You’ll discover how hybrid types are like Swiss Army knives 🔧 - versatile tools that adapt to different situations. Whether you’re building jQuery-style libraries 💰, creating fluent APIs 🌊, or designing plugin systems 🔌, understanding hybrid types opens up powerful architectural patterns.
By the end of this tutorial, you’ll be confidently creating objects that blur the lines between functions, constructors, and regular objects! Let’s explore this type flexibility! 🏊♂️
📚 Understanding Hybrid Types
🤔 What are Hybrid Types?
Hybrid types are TypeScript’s way of representing JavaScript objects that exhibit multiple behaviors. Since JavaScript functions are objects, they can have properties, be called, and even be used as constructors - all at the same time!

» **Supplied data**:
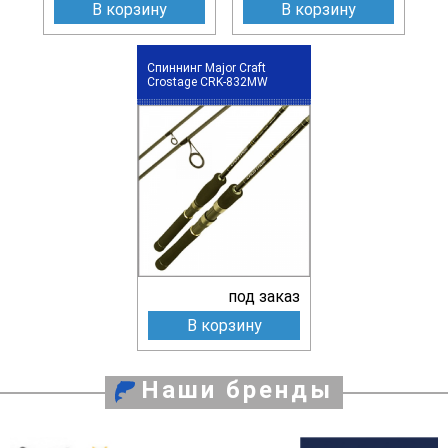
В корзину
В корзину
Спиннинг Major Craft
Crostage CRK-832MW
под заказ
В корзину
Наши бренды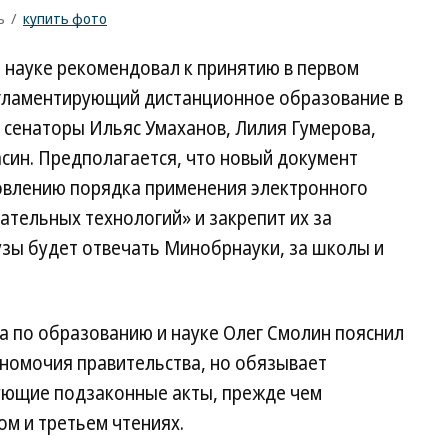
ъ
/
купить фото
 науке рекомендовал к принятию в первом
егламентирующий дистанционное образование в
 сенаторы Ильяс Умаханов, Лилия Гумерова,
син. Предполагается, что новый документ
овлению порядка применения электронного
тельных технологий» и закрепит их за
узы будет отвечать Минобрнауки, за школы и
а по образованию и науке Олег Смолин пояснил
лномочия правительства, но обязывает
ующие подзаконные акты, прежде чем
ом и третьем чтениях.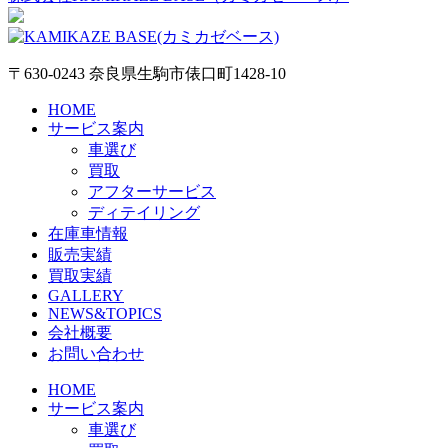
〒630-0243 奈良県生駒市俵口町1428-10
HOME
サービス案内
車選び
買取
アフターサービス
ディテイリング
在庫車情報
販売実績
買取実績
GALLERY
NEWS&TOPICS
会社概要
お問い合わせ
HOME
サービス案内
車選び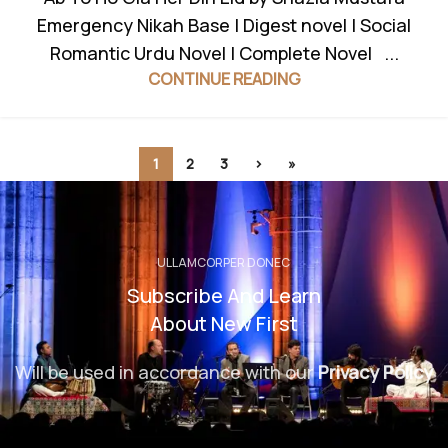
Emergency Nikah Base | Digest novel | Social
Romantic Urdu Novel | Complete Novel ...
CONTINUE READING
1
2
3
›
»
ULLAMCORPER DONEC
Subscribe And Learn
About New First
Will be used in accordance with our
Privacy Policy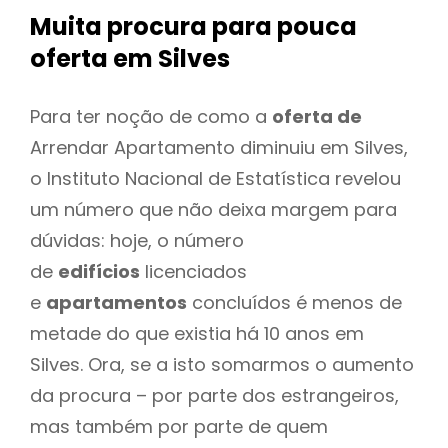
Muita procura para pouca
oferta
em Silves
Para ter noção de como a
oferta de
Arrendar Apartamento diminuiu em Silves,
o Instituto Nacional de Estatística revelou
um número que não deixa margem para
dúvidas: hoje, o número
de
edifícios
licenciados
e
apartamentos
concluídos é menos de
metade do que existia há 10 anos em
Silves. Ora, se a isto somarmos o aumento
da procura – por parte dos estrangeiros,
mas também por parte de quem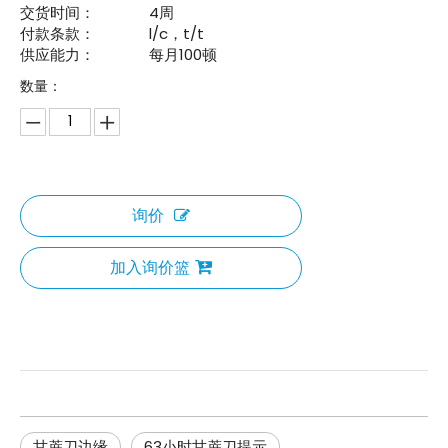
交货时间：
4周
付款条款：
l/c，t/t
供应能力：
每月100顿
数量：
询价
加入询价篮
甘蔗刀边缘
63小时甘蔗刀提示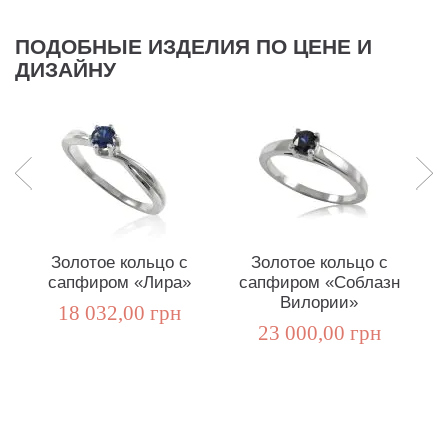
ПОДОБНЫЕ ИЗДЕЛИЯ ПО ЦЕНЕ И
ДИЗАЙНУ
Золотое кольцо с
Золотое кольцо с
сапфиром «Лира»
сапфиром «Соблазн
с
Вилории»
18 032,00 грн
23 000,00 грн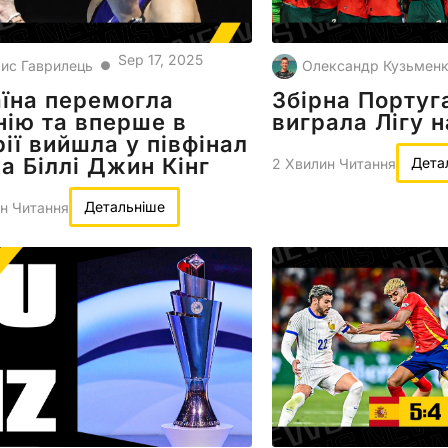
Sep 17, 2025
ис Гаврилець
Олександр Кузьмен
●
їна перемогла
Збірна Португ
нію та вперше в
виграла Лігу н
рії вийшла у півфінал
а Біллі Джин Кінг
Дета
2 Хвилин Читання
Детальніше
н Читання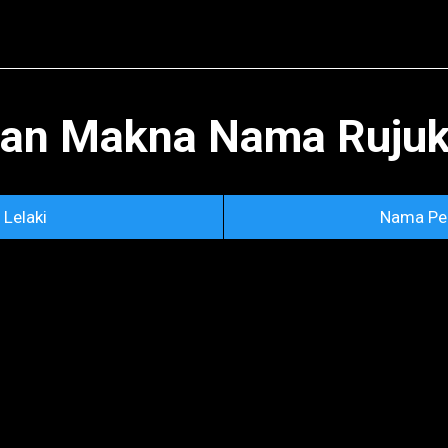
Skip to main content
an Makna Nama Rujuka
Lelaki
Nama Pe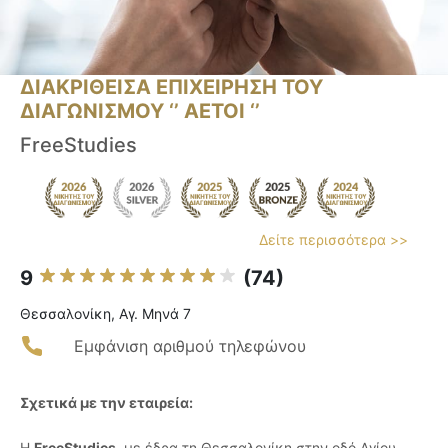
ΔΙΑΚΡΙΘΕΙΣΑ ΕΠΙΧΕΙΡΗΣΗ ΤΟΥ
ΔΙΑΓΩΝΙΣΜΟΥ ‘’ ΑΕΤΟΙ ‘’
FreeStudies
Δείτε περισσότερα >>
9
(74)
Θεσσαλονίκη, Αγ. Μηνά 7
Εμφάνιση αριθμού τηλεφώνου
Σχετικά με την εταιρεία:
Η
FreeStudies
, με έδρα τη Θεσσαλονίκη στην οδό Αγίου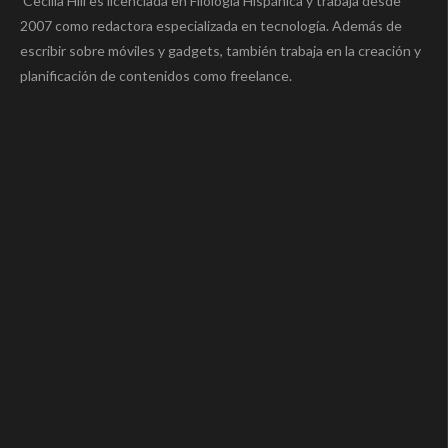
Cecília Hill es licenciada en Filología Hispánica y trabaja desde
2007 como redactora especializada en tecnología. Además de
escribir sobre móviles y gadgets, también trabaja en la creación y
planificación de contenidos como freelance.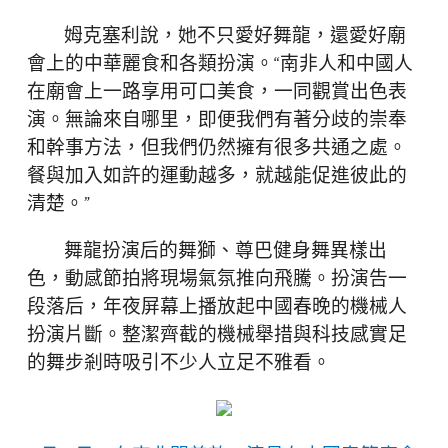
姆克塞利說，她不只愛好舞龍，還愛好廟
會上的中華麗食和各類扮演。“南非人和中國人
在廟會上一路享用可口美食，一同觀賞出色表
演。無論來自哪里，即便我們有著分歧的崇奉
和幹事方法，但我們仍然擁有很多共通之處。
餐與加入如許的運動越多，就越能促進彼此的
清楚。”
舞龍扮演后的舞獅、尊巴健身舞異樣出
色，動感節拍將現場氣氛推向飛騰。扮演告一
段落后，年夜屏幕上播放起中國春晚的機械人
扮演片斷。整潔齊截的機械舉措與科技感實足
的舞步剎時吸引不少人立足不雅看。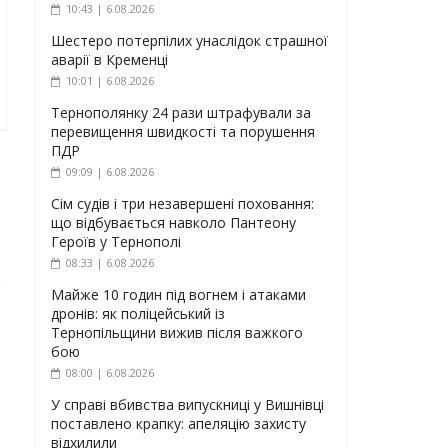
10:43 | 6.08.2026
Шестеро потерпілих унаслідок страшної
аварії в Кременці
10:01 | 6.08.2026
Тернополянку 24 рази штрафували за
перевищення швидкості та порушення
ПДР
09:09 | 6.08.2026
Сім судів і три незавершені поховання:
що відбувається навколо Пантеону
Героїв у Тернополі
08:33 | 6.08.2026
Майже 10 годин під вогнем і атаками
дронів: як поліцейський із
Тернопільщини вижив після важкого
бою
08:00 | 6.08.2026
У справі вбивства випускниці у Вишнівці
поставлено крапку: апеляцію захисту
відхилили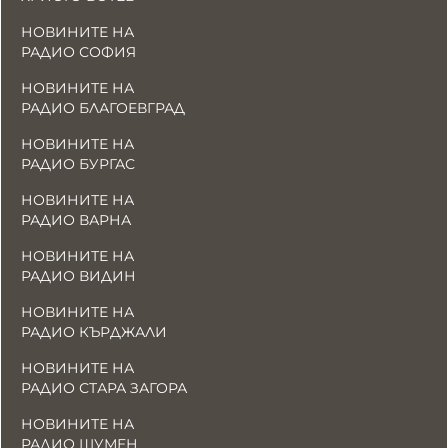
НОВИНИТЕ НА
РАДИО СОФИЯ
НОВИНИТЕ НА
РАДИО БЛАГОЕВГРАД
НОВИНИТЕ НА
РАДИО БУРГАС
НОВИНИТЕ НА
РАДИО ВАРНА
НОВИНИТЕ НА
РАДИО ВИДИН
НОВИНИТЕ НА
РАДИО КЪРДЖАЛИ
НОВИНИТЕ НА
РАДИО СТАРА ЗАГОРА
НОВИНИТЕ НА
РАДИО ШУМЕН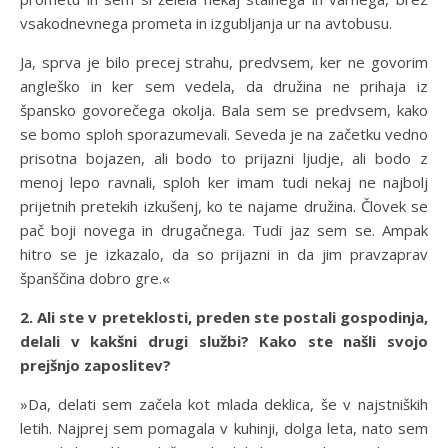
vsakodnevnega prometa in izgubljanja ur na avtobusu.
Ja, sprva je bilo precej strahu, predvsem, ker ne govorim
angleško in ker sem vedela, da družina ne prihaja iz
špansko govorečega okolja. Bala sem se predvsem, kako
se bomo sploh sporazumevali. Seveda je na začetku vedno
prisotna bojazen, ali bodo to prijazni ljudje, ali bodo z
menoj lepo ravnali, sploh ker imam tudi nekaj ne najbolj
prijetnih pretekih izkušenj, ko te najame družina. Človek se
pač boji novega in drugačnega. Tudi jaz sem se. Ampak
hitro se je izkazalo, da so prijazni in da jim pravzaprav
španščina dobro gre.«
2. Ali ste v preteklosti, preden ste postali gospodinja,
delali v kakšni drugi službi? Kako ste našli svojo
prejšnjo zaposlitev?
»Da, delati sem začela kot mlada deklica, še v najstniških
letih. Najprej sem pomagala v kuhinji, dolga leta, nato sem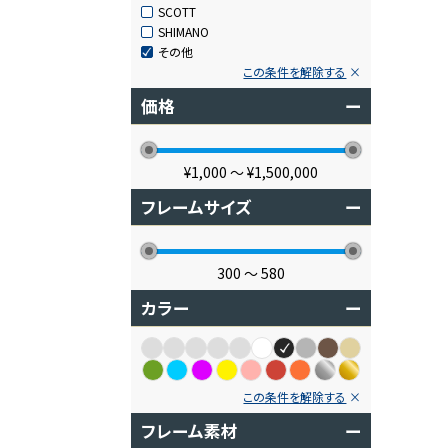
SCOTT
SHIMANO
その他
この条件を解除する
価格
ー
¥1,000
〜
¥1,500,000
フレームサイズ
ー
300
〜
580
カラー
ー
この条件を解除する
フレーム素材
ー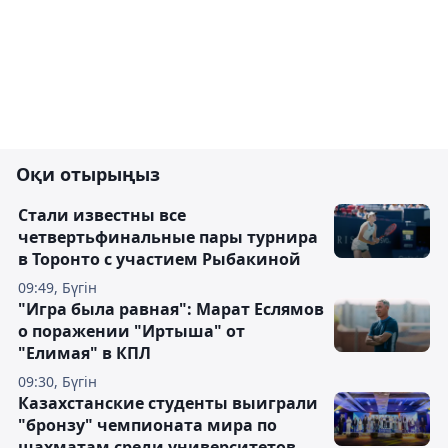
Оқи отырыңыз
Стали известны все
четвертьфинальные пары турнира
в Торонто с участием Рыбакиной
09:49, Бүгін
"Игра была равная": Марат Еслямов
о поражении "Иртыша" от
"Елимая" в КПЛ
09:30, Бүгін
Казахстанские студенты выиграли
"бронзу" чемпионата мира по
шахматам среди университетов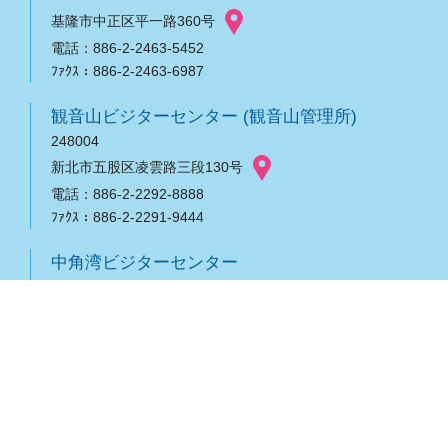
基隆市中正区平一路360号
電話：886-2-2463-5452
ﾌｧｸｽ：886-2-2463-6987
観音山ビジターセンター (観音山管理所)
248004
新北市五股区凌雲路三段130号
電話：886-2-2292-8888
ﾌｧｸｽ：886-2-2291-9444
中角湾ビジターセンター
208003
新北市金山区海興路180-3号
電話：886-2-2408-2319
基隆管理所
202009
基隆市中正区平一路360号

» **Exercise goal**: Please summarize the hybrid types excerpt in two sentences. Rely only on the hybrid types excerpt.

» **Written solution**: Hybrid types are TypeScript's way of representing JavaScript objects that exhibit multiple behaviors, which is possible because JavaScript functions are objects that can have properties, be called, and be used as constructors all at the same time. Understanding hybrid types opens up powerful architectural patterns for building jQuery-style libraries, creating fluent APIs, or designing plugin systems.